Por AIRTON PASCHOA*
Oito peças curtas
Cálculo
Faz de conta que o mundo tem jeito
que a vida tem remédio faz de conta.
Que a vida é brincadeira que andamos de mãos dadas e
cirandamos sem parar. Faz de conta que
somos desiguais em paz
ou somos iguais sem parada
faz de conta.
Faz de conta
que custa pouco. E o pouco que custa
faz de conta que tem
pronto socorro
que o cálculo
cada vez mais dói
cada vez menos.
Faz de conta.
Parada
Feriados há tão parados que sentimos comichão de parada.
Desta quadra não vemos senão túmulos, túmulos e mais túmulos, suntuosos uns, quase mausoléus, outros nem tanto, só cova e olhos, simplórios a maioria, beirando carneiros.
De vez em quando aponta um verme e logo se recolhe desapontado. Nada, nem cardíaca. Voltemos ao repasto.
Aos nossos pais
In memoriam
Perdoem a cara deslavada, a falta de espaço etc., os dias são assim. Festa houve, tão breve, que muitos pensam não passou de sonho. Lavamos, esfregamos bem os olhos, os dias são assim. Mais difícil talvez é contar-lhes a transformação. Nós o colhemos e provamos e, como direi? é e não é o gosto, é e não é o fruto… Não é dialética. Também não entendo muito bem, perdoem. Os dias são assim. Chamam de transformação genética. Transgênico é o fruto, transgênico o gosto — perdoem, o neologismo se impõe. E se impôs tão democraticamente que não temos mais como falar aos nossos filhos. Os dias são assim.
Montanha & praia
Tocar poesia! quando milhões e milhões seguem enredados astros de futebol, estrelas de novela, quando não estrelas e astros ascendidos e acendidos pelas próprias redes, quando mal toca, terrena todavia, milhares e milhares que se espraiam e amontoam.
Réquiem brazuca
Não terminou a tempo mestre Pazzo, elo de tradicional banda militar. O coro, o que resta, permanece boquiaberto. Surdo, o regente prefere a batuta bazuca. O auditório, anestesiado, toma por celesta o tinir de lâminas.
[degaullando]
Faço saber, a quem interessar possa, que deixe de ser turrão! de levar a sério o torrão fatal; sério, ele leva você — pra campa, pro pinel, até pra rampa! Aprecie o grande elenco tentando disfarçar a farsa. Repare nos espirros de gente, nosocômicos, não? Sim, sim, graves são as consequências ao virarem esbirros, mas por isso mesmo havemos de casquinar menos? Não encasquete.
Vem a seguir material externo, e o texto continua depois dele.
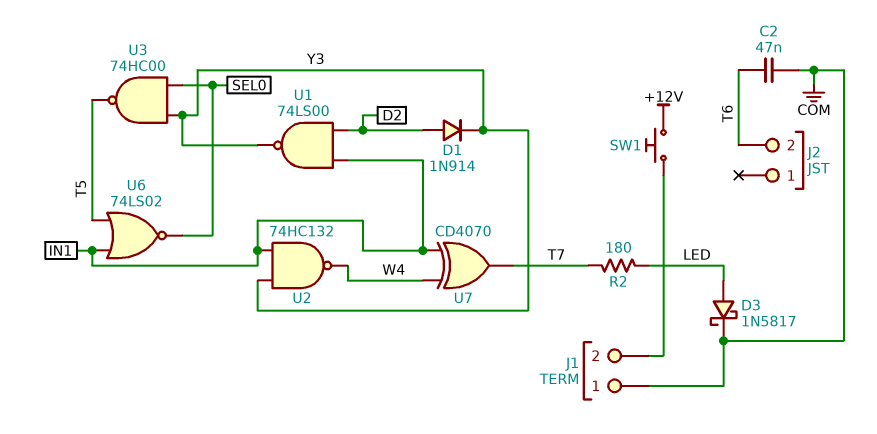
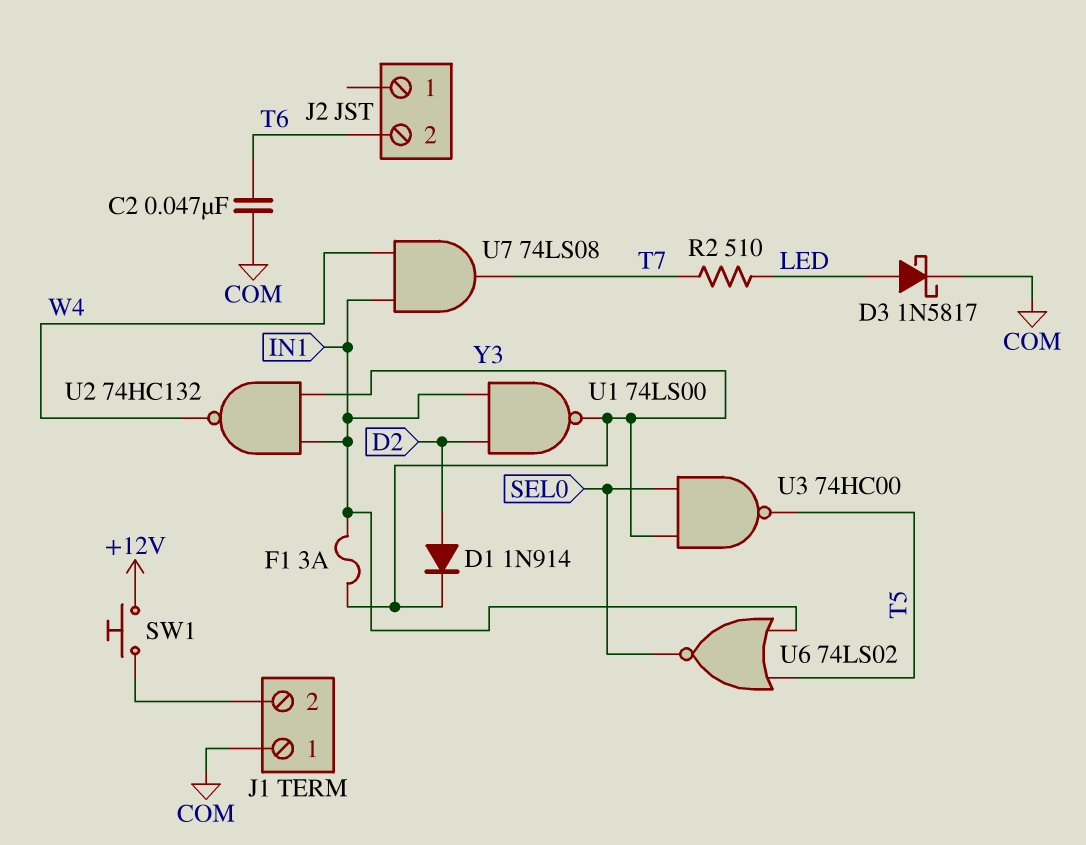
F1: none -> 3A (IN1, Y3)
R2: 180 (LED, T7) -> 510 (LED, T7)
U7: XOR CD4070 (in IN1, in W4, out T7) -> AND 74LS08 (in IN1, in W4, out T7)

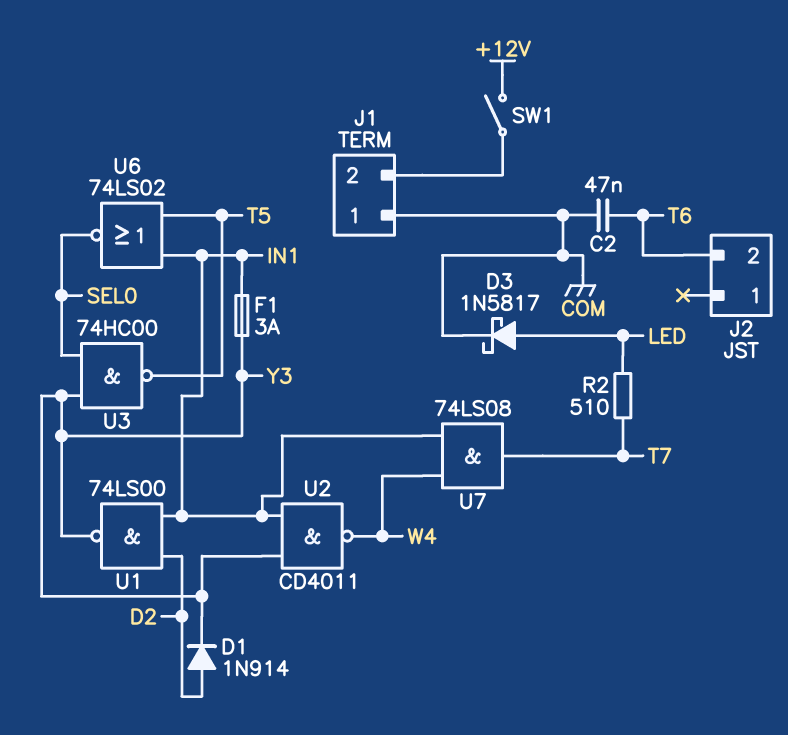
SW1: button (+12V, J1/2) -> switch (+12V, J1/2)
U2: NAND 74HC132 (in IN1, in Y3, out W4) -> NAND CD4011 (in IN1, in Y3, out W4)

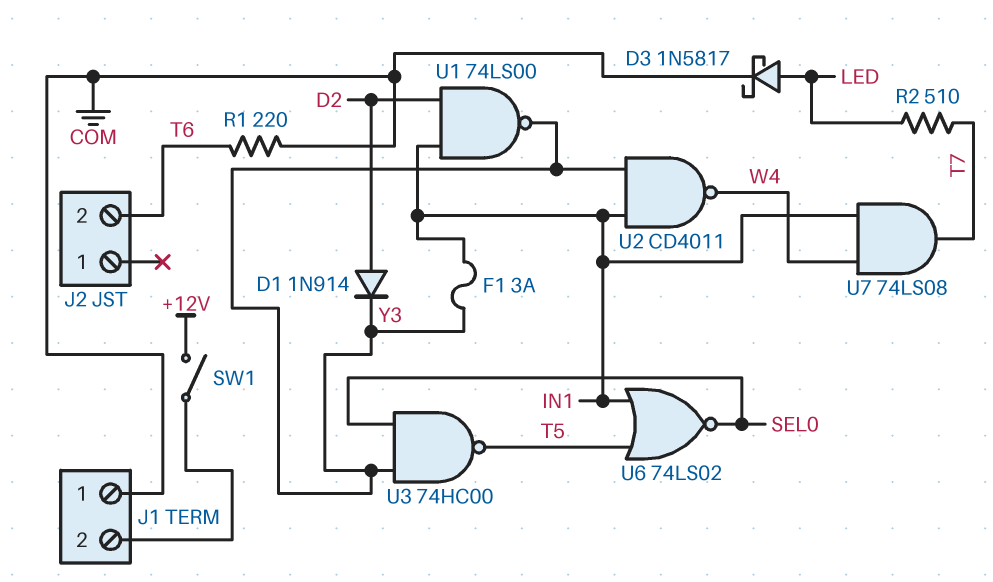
C2: 47nF (COM, T6) -> none
R1: none -> 220 (COM, T6)

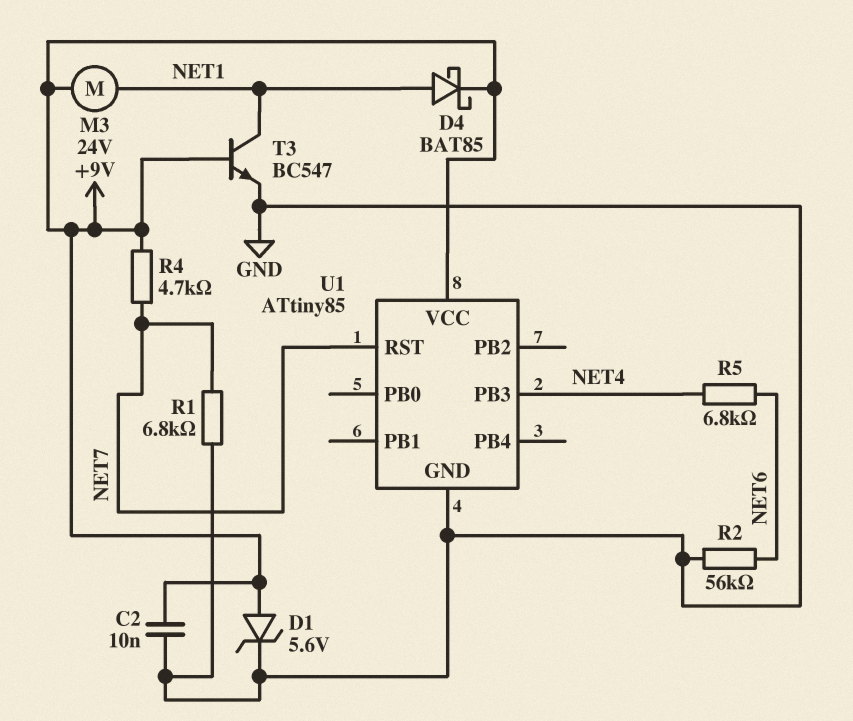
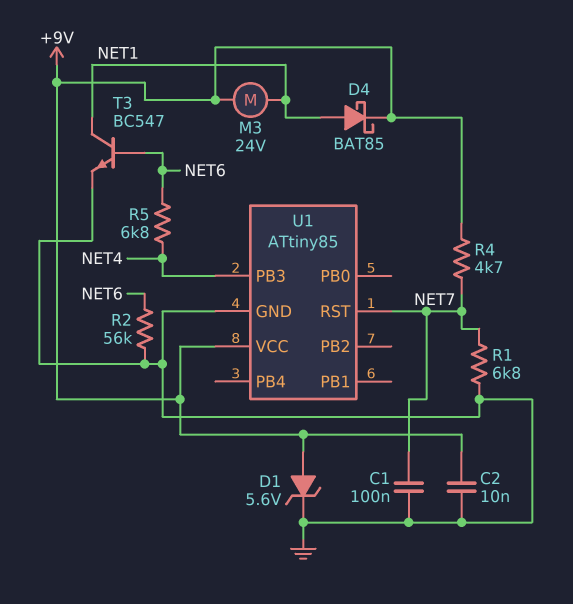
C1: none -> 100nF (GND, NET7)
T3: NPN BC547 (B +9V, C NET1, E GND) -> NPN BC547 (B NET6, C NET1, E GND)

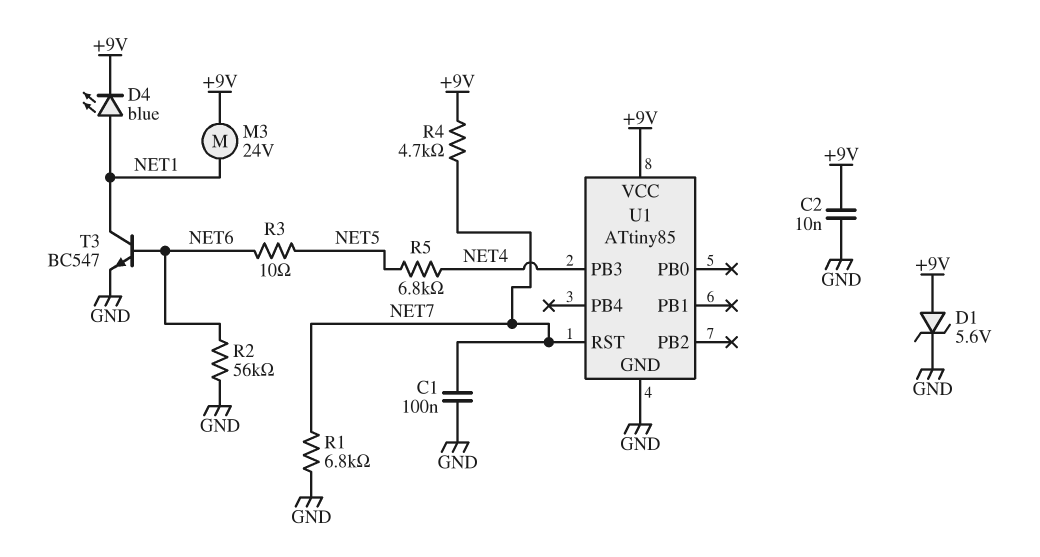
D4: schottky BAT85 (A NET1, K +9V) -> LED blue (A NET1, K +9V)
R3: none -> 10 (NET5, NET6)
R5: 6.8k (NET4, NET6) -> 6.8k (NET4, NET5)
Vai perder a cabeça e a cadeira?
[chorando]
Faço saber, a quem interessar bossa, que a alma brasileira é avessa a vale de lágrimas; aqui reina o chorinho. O negócio é levar na flauta. Pensa, que que compensa? O machete racha e o violão escora. Tudo é de palha e mal para em pé. O que pega fogo é o choro, mas a flauta sopra. Quem lá quer saber da ventania — cortante que nem guilhotina! da legião de arcos? Chorões, aquela, “Toco-toco no bafu”, nossa alma, nossa palma, por favor.
[praguimatismo]
Faço saber, a quantos imaginar possa, wow! que país fora este! Quem não needs de amor, carinho, proteção? Há resistir ao protetorado paternal, maternal, eternal? Por alguma razão de ordem unida qualquer, porventura metafísica, nosso interesse não se concentra neste território. Por que então desdenhá-la, a proposta de intervenção — mister desfazer o mal-entendido! insight de interação, amiga, amorosa, de parte da América nossa de cada dia? Don’t forgetam o nome, inspirador, de tamanha democrata mam, Pam Keith.
Não digo this nem please pelas moças, que adorariam kids de fitar claro e anelos dourados, que nem nas glamorosas fitas, nem mesmo pelo English gratuito desde o berçário, o que não é pouco, tampouco por minha sofrida corporação, em meio a cujas gerações vindouras já me vejo vicejar (mas presidente de honra, ora!) em merecida memória, com conduzi-las a gosto ao Panteão das Letras, a cujo ingresso naturalmente assegura a língua soldadã do mundo. Minha razão íntima pode soar praguimática; entretanto, cá entre us, sonhos e suspiros… who não trocaria por pankeikh?
*Airton Paschoa é escritor, autor, entre outros livros, de Ver Navios (e-galáxia, 2021, 2.ª edição, revista).